If you’re planning to list your home at the start of summer, you now have just 30 to 45 days to tackle all the necessary repairs. Why is it important to check these off your to-do list ahead of time? Money spent on improvements now will be far less than the cost of that first price reduction if your house sits on the market.
Even if your home doesn’t linger for long, you run the risk of a buyer asking for concessions and credits for items you didn’t fix, and the quotes from experts doing the work will almost certainly be higher than your own out-of-pocket cost.
Here are 10 reasons you’ll want to make repairs before you put your house on the market:
- Buyers are going to do an inspection, and the inspector will be able to identify all the issues and suggest needed repairs. So, really, there’s no avoiding it. You WILL have to fix any problems, credit money back to the buyer, or drop your price to compensate.
- So many of the most common repairs are easy to solve, usually inexpensive, and can be done – by you – in a weekend. They’re likely to be the things that were already on your own list of weekend projects for the past year, and if they bother you, they’ll also bother a buyer. Leaky faucets, ripped window screens, ceiling stains, cracks in the plaster: they may seem like minor issues, and each one by itself is, but when you’ve got a whole house full of problems like this, they add up to one big seller headache.
- Eliminating distracting drawbacks will allow buyers to have a positive experience as they tour your home. That means open house visitors will be able to focus on your home’s positive, not negative, features.
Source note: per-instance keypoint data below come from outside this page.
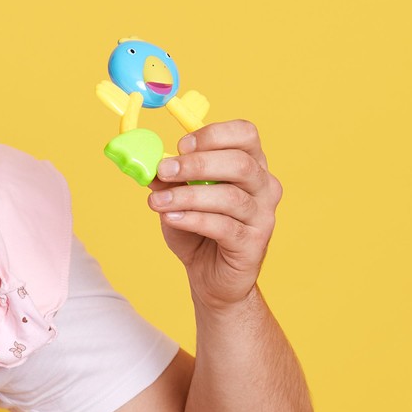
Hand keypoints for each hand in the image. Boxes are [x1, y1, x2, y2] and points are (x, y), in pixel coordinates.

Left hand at [146, 119, 283, 311]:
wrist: (212, 277)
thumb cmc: (198, 231)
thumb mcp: (178, 198)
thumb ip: (168, 179)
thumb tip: (147, 161)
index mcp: (251, 165)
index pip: (246, 134)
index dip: (214, 134)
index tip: (181, 145)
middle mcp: (264, 186)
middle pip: (240, 164)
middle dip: (197, 164)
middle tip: (163, 170)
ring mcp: (263, 216)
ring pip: (230, 197)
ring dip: (188, 196)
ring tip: (157, 201)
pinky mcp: (254, 243)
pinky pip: (224, 226)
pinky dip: (194, 219)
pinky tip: (172, 218)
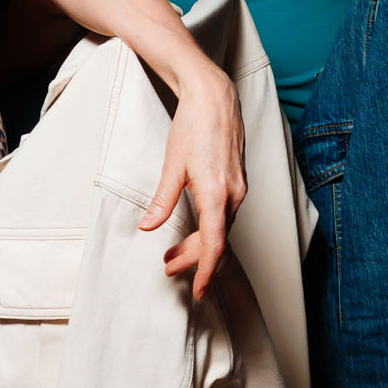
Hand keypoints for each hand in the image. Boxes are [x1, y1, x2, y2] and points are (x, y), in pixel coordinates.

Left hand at [137, 67, 245, 302]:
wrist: (214, 97)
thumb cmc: (193, 126)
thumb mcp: (172, 165)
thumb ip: (162, 200)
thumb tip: (148, 227)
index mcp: (218, 193)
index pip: (215, 244)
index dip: (205, 270)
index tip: (196, 289)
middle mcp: (234, 194)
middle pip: (217, 240)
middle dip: (193, 259)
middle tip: (168, 268)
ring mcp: (239, 188)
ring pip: (221, 228)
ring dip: (199, 244)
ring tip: (172, 253)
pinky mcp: (238, 182)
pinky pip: (225, 215)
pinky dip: (208, 228)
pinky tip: (192, 231)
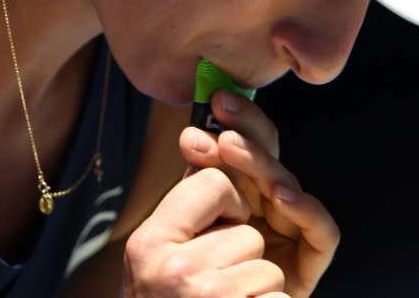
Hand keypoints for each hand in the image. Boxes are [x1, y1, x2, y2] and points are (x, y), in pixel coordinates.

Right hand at [123, 166, 288, 296]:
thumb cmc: (169, 297)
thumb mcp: (164, 248)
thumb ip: (188, 199)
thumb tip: (196, 136)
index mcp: (150, 241)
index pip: (214, 183)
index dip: (228, 205)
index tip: (213, 233)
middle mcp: (173, 269)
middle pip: (248, 232)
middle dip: (243, 255)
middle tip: (216, 278)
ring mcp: (208, 297)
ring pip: (269, 271)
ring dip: (256, 291)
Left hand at [179, 90, 339, 296]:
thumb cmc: (193, 271)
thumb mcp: (191, 218)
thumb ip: (198, 182)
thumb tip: (192, 135)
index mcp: (241, 189)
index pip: (245, 145)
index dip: (236, 120)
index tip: (214, 100)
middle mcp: (269, 204)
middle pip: (268, 158)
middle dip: (246, 130)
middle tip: (222, 110)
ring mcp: (290, 230)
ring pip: (287, 186)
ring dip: (262, 163)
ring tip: (232, 145)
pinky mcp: (309, 260)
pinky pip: (320, 232)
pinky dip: (305, 210)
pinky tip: (282, 195)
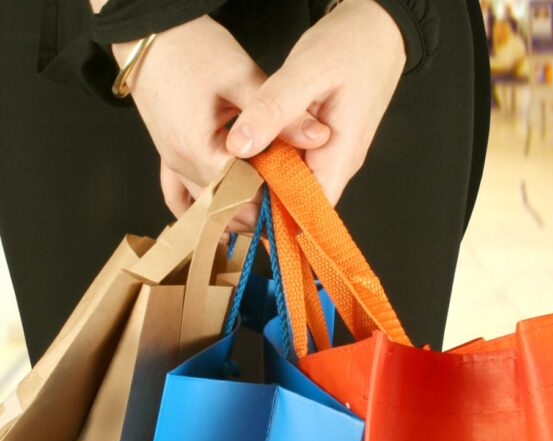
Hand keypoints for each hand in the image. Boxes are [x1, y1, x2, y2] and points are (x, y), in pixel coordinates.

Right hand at [111, 16, 330, 227]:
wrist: (152, 34)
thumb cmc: (193, 49)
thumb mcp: (243, 77)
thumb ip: (280, 114)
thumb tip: (318, 137)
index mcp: (199, 149)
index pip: (244, 193)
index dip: (274, 198)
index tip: (300, 194)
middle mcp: (181, 163)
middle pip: (226, 206)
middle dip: (259, 208)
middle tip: (291, 199)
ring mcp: (172, 162)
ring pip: (206, 207)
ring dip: (237, 210)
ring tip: (270, 204)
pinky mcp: (169, 156)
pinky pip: (181, 197)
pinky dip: (206, 207)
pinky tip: (227, 213)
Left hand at [225, 0, 405, 204]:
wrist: (379, 28)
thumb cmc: (353, 45)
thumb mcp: (307, 71)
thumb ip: (274, 109)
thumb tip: (239, 147)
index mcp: (340, 156)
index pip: (308, 212)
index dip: (273, 215)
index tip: (238, 204)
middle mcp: (339, 163)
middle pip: (298, 201)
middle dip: (262, 198)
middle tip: (223, 185)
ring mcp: (333, 153)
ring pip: (294, 181)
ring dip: (265, 178)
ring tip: (230, 169)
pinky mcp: (324, 141)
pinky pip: (296, 162)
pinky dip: (273, 159)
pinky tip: (251, 147)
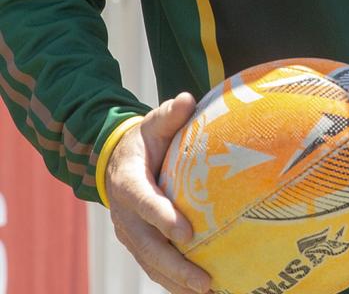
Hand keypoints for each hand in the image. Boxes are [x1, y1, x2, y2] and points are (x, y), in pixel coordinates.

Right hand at [105, 93, 210, 293]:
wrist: (116, 162)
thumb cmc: (144, 141)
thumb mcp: (152, 124)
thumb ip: (169, 114)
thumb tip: (187, 99)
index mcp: (128, 183)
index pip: (145, 203)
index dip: (163, 218)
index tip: (188, 232)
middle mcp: (125, 214)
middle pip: (148, 246)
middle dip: (175, 265)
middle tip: (203, 279)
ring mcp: (130, 233)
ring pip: (151, 263)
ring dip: (176, 280)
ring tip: (206, 290)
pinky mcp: (137, 244)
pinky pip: (153, 267)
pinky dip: (172, 282)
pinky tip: (197, 291)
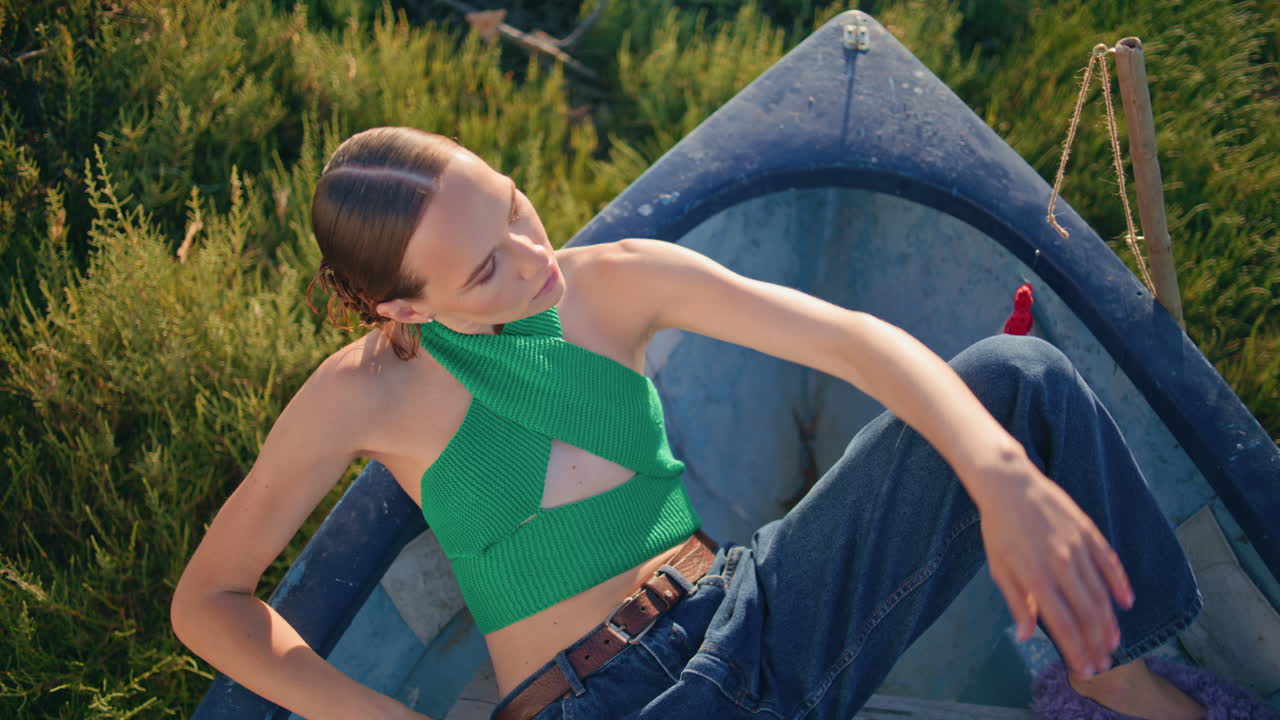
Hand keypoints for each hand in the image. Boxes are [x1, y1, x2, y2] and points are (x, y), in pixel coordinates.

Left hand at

- Getting your home completely prepped and ready will increase its perceived value because you’re showing buyers that your property is well-maintained.
- You won’t have to do a price reduction to reflect the estimated (and often over-inflated) cost of repairs!
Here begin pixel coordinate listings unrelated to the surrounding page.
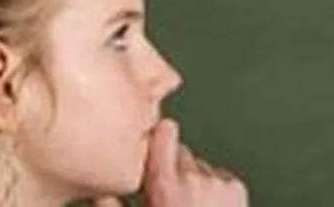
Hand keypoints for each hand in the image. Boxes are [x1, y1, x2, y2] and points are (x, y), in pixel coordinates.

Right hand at [94, 119, 247, 206]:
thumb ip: (113, 206)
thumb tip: (98, 194)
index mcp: (166, 186)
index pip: (164, 133)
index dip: (158, 135)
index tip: (153, 139)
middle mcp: (193, 178)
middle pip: (180, 151)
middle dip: (173, 167)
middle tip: (167, 195)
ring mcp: (217, 181)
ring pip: (199, 165)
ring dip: (193, 178)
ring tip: (187, 206)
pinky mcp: (236, 188)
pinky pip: (219, 176)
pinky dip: (213, 187)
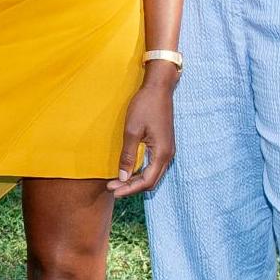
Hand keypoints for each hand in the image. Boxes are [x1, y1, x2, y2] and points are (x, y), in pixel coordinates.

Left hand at [109, 67, 177, 196]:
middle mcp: (168, 155)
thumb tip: (122, 177)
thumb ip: (127, 155)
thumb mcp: (131, 131)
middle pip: (151, 181)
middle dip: (131, 187)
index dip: (129, 189)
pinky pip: (153, 165)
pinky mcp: (163, 145)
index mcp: (162, 153)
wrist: (158, 88)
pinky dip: (140, 171)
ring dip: (135, 180)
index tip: (112, 190)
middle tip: (111, 188)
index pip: (146, 181)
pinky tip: (127, 170)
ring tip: (117, 181)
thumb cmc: (145, 106)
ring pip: (152, 174)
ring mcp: (167, 150)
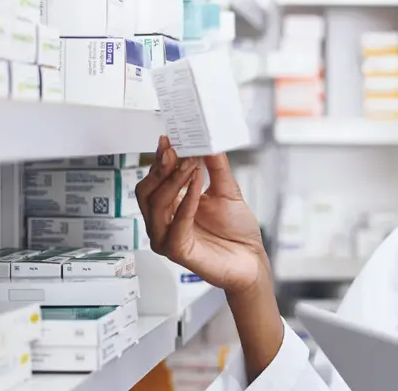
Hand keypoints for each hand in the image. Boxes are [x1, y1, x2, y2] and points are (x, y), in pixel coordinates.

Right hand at [136, 136, 268, 295]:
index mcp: (170, 206)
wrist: (251, 258)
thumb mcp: (226, 189)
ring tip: (190, 165)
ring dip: (173, 182)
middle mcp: (163, 222)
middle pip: (146, 192)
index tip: (168, 140)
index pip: (154, 180)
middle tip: (176, 151)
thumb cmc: (236, 229)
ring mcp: (166, 237)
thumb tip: (207, 141)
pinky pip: (175, 225)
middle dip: (160, 169)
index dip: (159, 159)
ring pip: (156, 206)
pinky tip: (196, 187)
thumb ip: (215, 166)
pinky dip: (185, 203)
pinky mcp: (177, 251)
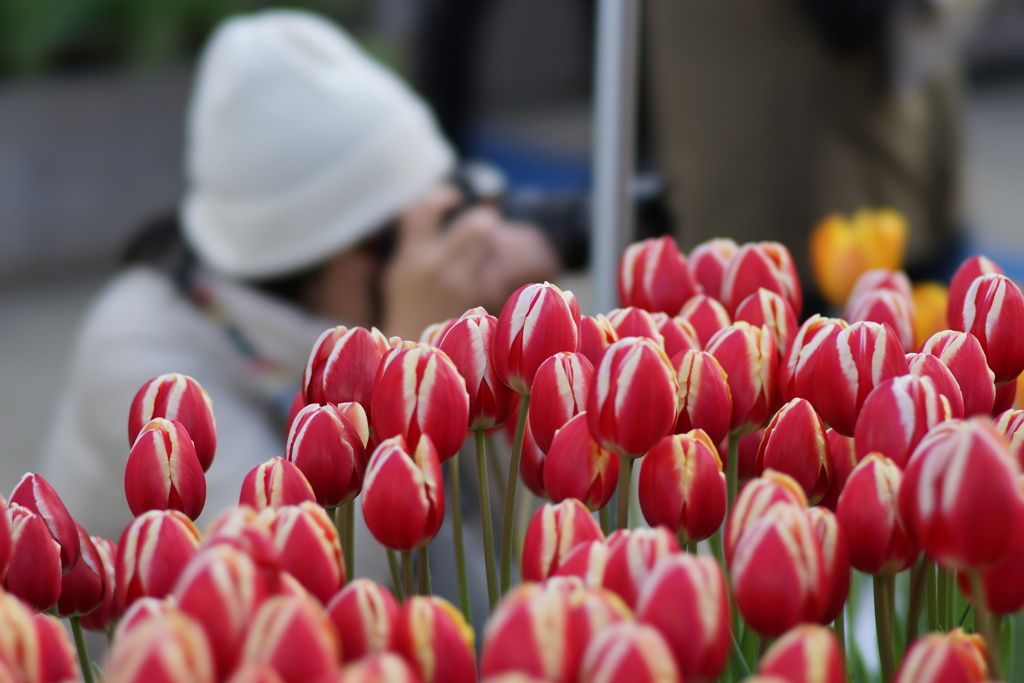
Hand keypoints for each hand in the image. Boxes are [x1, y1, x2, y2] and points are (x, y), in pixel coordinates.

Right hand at [381, 186, 504, 339]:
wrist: (413, 340)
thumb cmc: (406, 300)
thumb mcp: (398, 267)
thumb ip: (413, 238)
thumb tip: (438, 203)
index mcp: (412, 255)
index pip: (426, 210)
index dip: (443, 196)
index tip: (453, 197)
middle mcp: (437, 267)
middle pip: (478, 224)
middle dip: (484, 218)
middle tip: (482, 221)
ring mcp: (461, 284)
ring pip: (490, 245)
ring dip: (488, 241)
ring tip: (479, 249)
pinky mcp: (477, 298)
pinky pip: (493, 268)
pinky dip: (491, 264)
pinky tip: (482, 270)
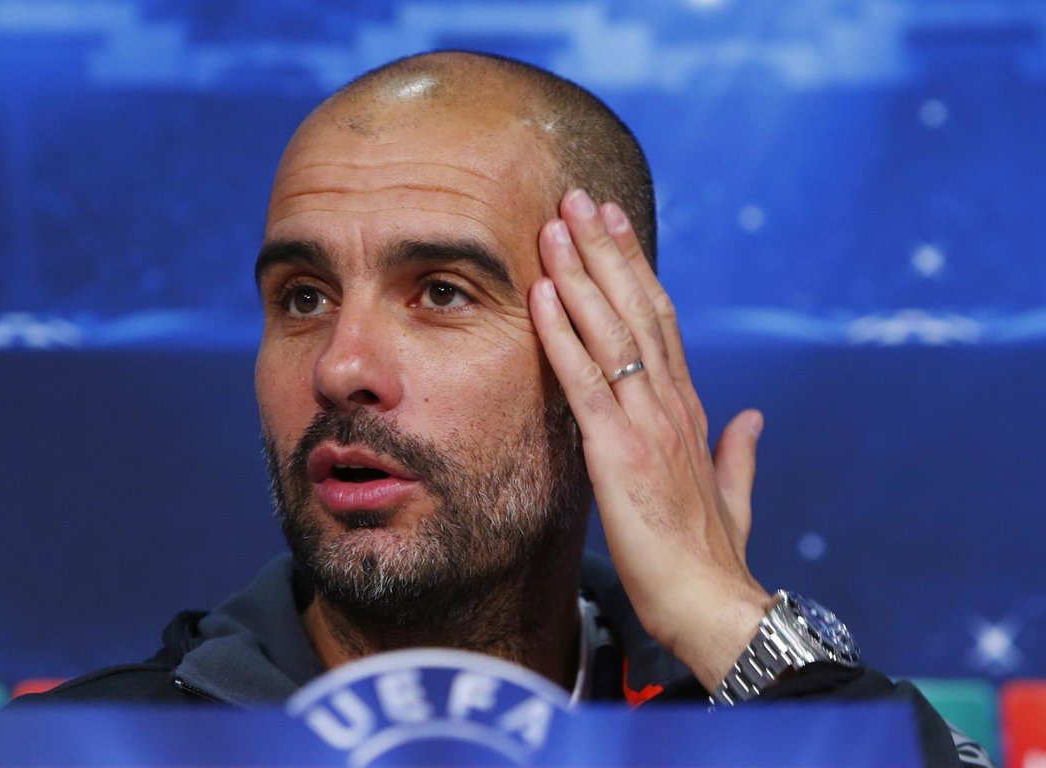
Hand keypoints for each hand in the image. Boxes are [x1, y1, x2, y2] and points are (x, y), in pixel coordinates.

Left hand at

- Last minute repairs done on a tight timeline are almost always more costly since you don’t have time to shop around for a less expensive estimate. Plus, your time crunch begs for tradesman to charge higher rush fees for squeezing the work into their schedule.
- Your actual cost to fix items will always be less than a buyer’s estimate after their inspection.
- You’ll avoid credits back to the buyer for problems identified during the inspection and haggling that drags on and on over minor issues, possibly costing you the deal. (You’d be surprised how ugly things can get when you’re down to the wire negotiating the added cost of repairs the cracks in the chimney.)
- Your real estate agent will love showing off an impeccable home and buyer’s agents will be dying to get their clients in the front door. That brings in more potential buyers – which equates to more chances of finding the right one willing to pay your sale price.
- You’ll sell faster. And for a higher price. Cha-ching.
SELLERS: Are you planning on tacking repairs before you sell?